WASHINGTON (AP) _ A top aide to George Bush said Thursday the vice president complained to a high-level Panama official about drug-money laundering during a visit five years ago but did not discuss it with Gen. Manuel Antonio Noriega.

Bush's chief of staff, Craig Fuller, discussed the 1983 Bush-Noriega meeting twice with reporters after a British television documentary quoted a former senior Noriega aide as saying Bush had complained to the general about money laundering.

The assertion by Col. Roberto Diaz Herrera runs counter to Bush's contention that the Reagan administration took action against Noriega as soon as it learned of alleged drug activity by Panama's de facto leader.

Noriega was indicted in federal court on drug charges in February and U.S. sanctions began against Panama early this year.

''This story is something we've discussed before. It's not something we've attempted to hide,'' Fuller said. Later, Fuller said again ''it is not news'' and said the Bush presidential campaign wanted to ''clear up any lingering questions'' before the Sunday night debate with Democrat Michael Dukakis.

The vice president's staff confirmed Bush met with Panama's then-President Ricardo de la Espriella and other officials, including Noriega briefly.

Fuller, speaking with reporters at Andrews Air Force Base as Bush prepared to leave for a campaign event in Boston, said the vice president aired his concerns to Espriella and other officials.

Fuller said a review of still-classified briefing papers on the meeting showed that the 45-minute meeting occurred during a refueling stopover in Panama on Dec. 11, 1983, at the Panama City airport.

He said there was no indication that Noriega spoke during the session on drug-money laundering or on anything else of substance.

Still, Fuller said, ''The notion that Vice President Bush would sit down with the president of Panama and discuss drug-money laundering should be a plus.''

He said that at the meeting Espriella told Bush that his government would step up ''efforts to try to curtail this laundering.''

On a separate allegation that Noriega had information - on alleged training of Nicaraguan Contra soldiers in Panama - with which he planned to blackmail the vice president, Fuller said, ''That's a foolhardy notion. We don't believe he's blackmailing us.''

Fuller added there was no substance to the allegations and he did not think Noriega had anything with which the United States could be blackmailed.

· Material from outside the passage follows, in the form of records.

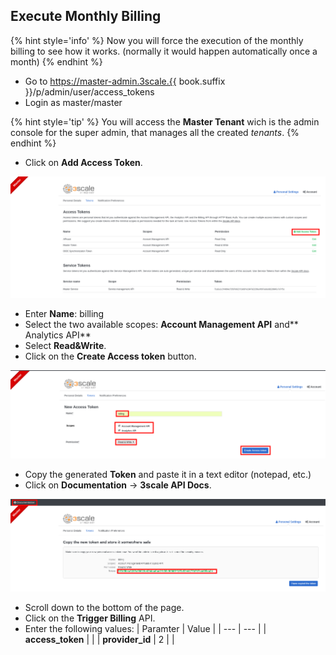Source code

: ## Execute Monthly Billing

{% hint style='info' %}
Now you will force the execution of the monthly billing to see how it works. (normally it would happen automatically once a month)
{% endhint %}

* Go to https://master-admin.3scale.{{ book.suffix }}/p/admin/user/access_tokens
* Login as master/master

{% hint style='tip' %}
You will access the **Master Tenant** wich is the admin console for the super admin, that manages all the created _tenants_.
{% endhint %}

* Click on **Add Access Token**.

![](../assets/Selection_404.png)

* Enter **Name**: billing
* Select the two available scopes: **Account Management API** and** Analytics API**
* Select **Read&Write**.
* Click on the **Create Access token** button.

![](../assets/Selection_405.png)

* Copy the generated **Token** and paste it in a text editor (notepad, etc.)
* Click on **Documentation** -> **3scale API Docs**.

![](../assets/Selection_406.png)

* Scroll down to the bottom of the page.
* Click on the **Trigger Billing** API.
* Enter the following values:
| Paramter | Value |
| --- | --- |
| **access_token** | <paste token here> |
| **provider_id** | 2 |
| 
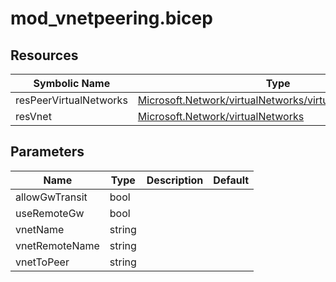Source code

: # mod_vnetpeering.bicep

## Resources

| Symbolic Name | Type | Description |
| --- | --- | --- |
| resPeerVirtualNetworks | [Microsoft.Network/virtualNetworks/virtualNetworkPeerings](https://learn.microsoft.com/en-us/azure/templates/microsoft.network/virtualnetworks/virtualnetworkpeerings) |  |
| resVnet | [Microsoft.Network/virtualNetworks](https://learn.microsoft.com/en-us/azure/templates/microsoft.network/virtualnetworks) |  |

## Parameters

| Name | Type | Description | Default |
| --- | --- | --- | --- |
| allowGwTransit | bool |  |  |
| useRemoteGw | bool |  |  |
| vnetName | string |  |  |
| vnetRemoteName | string |  |  |
| vnetToPeer | string |  |  |
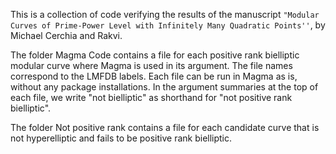 This is a collection of code verifying the results of the manuscript ``"Modular Curves of Prime-Power Level with Infinitely Many Quadratic Points''``, by Michael Cerchia and Rakvi.

The folder Magma Code contains a file for each positive rank bielliptic modular curve where Magma is used in its argument. The file names correspond to the LMFDB labels. Each file can be run in Magma as is, without any package installations. In the argument summaries at the top of each file, we write "not bielliptic" as shorthand for "not positive rank bielliptic". 

The folder Not positive rank contains a file for each candidate curve that is not hyperelliptic and fails to be positive rank bielliptic. 
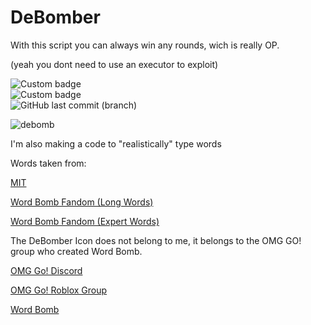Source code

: # DeBomber
With this script you can always win any rounds, wich is really OP.

(yeah you dont need to use an executor to exploit)

![Custom badge](https://img.shields.io/endpoint?style=for-the-badge&url=https%3A%2F%2Fraw.githubusercontent.com%2Fxacvwe%2FDeBomber%2Fmain%2Fsh.io%2Fshield1.json)  
![Custom badge](https://img.shields.io/endpoint?style=for-the-badge&url=https%3A%2F%2Fraw.githubusercontent.com%2Fxacvwe%2FDeBomber%2Fmain%2Fsh.io%2Fshield2.json)  
![GitHub last commit (branch)](https://img.shields.io/github/last-commit/xacvwe/DeBomber/main?style=for-the-badge)

![debomb](https://user-images.githubusercontent.com/53323309/122628811-02ee5d80-d0eb-11eb-9146-15f5fa2c3edd.gif)

I'm also making a code to "realistically" type words

Words taken from:

[MIT](https://www.mit.edu/~ecprice/wordlist.10000)

[Word Bomb Fandom (Long Words)](https://wordbombroblox.fandom.com/wiki/List_of_long_words)

[Word Bomb Fandom (Expert Words)](https://wordbombroblox.fandom.com/wiki/List_of_expert_words)

The DeBomber Icon does not belong to me, it belongs to the OMG GO! group who created Word Bomb.

[OMG Go! Discord](https://discord.com/invite/CHzW4Kf)

[OMG Go! Roblox Group](https://www.roblox.com/groups/4585943/OMG-Go#!/about)

[Word Bomb](https://www.roblox.com/games/2653064683/Word-Bomb?)
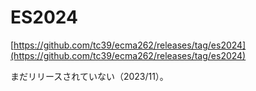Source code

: # ES2024

[https://github.com/tc39/ecma262/releases/tag/es2024](https://github.com/tc39/ecma262/releases/tag/es2024)

まだリリースされていない（2023/11）。
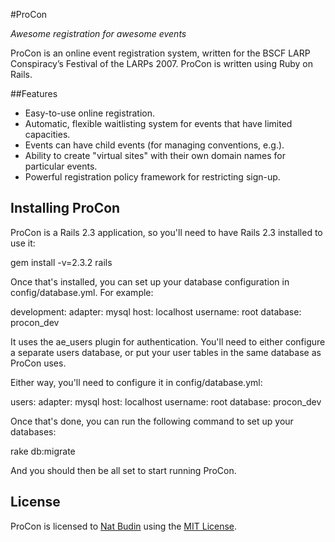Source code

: #ProCon

_Awesome registration for awesome events_

ProCon is an online event registration system, written for the BSCF LARP Conspiracy’s Festival of the LARPs 2007.  ProCon is written using Ruby on Rails.

##Features

* Easy-to-use online registration.
* Automatic, flexible waitlisting system for events that have limited capacities.
* Events can have child events (for managing conventions, e.g.).
* Ability to create "virtual sites" with their own domain names for particular events.
* Powerful registration policy framework for restricting sign-up.

## Installing ProCon

ProCon is a Rails 2.3 application, so you'll need to have Rails 2.3 installed to use it:

 gem install -v=2.3.2 rails

Once that's installed, you can set up your database configuration in config/database.yml.  For example:

 development:
   adapter: mysql
   host: localhost
   username: root
   database: procon_dev

It uses the ae_users plugin for authentication.  You'll need to either configure a separate users database, or put your user tables in the same database as ProCon uses. 

Either way, you'll need to configure it in config/database.yml:

 users:
   adapter: mysql
   host: localhost
   username: root
   database: procon_dev

Once that's done, you can run the following command to set up your databases:

 rake db:migrate

And you should then be all set to start running ProCon.

## License

ProCon is licensed to [Nat Budin](http://natbudin.com) using the [MIT License](http://opensource.org/licenses/MIT).


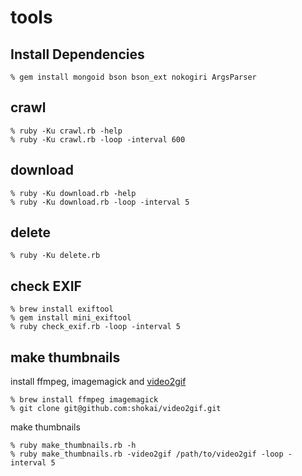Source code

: tools
=====

Install Dependencies
--------------------

    % gem install mongoid bson bson_ext nokogiri ArgsParser

crawl
-----

    % ruby -Ku crawl.rb -help
    % ruby -Ku crawl.rb -loop -interval 600


download
--------

    % ruby -Ku download.rb -help
    % ruby -Ku download.rb -loop -interval 5


delete
------

    % ruby -Ku delete.rb

check EXIF
----------

    % brew install exiftool
    % gem install mini_exiftool
    % ruby check_exif.rb -loop -interval 5

make thumbnails
---------------

install ffmpeg, imagemagick and [video2gif](https://github.com/shokai/video2gif)

    % brew install ffmpeg imagemagick
    % git clone git@github.com:shokai/video2gif.git


make thumbnails

    % ruby make_thumbnails.rb -h
    % ruby make_thumbnails.rb -video2gif /path/to/video2gif -loop -interval 5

Diaz and Jose I. Blandon, a former senior intelligence officer in Panama, were quoted as saying Noriega claims to have pictures and tape recordings that would link Bush or his aides to secret training of Nicaraguan rebels.

From October 1984 to October 1986, U.S. law prohibited any U.S. government aid to the Contras in their fight to topple Nicaragua's leftist Sandinista government. The documentary did not say when the pictures were taken nor when the tape recordings were made.

''We have learned that as early as 1983 ... George Bush sat down with Gen. Noriega to complain about the laundering of drug money in Panama,'' reporter Julian Manyon said on the Thames Television program, which was screened for reporters Wednesday.

Manyon said the meeting raised ''important questions'' about Bush's contention the administration acted as soon as it learned of allegations against Noriega concerning the laundering of drug profits.

Diaz, who was interviewed in Venezuela, said he once saw Noriega examining photographs which apparently showed Contras being secretly trained in Panama under an arrangement with Lt. Col. Oliver North, the White House aide dismissed over the Iran-Contra affair in which profits from arms sales to Iran were funneled to the Contras.

In the TV interview, Blandon replied, ''Of course'' when asked if he believed ''people inside the Bush campaign are aware of the threat that Noriega poses for them.''

Blandon, who has been a witness at a Senate Foreign Relations Committee hearing investigating Noriega, said the general has sent a message to Bush campaign officials that he has the tape recordings.

The documentary was to be broadcast Thursday night on Britain's commercial Independent Television Network.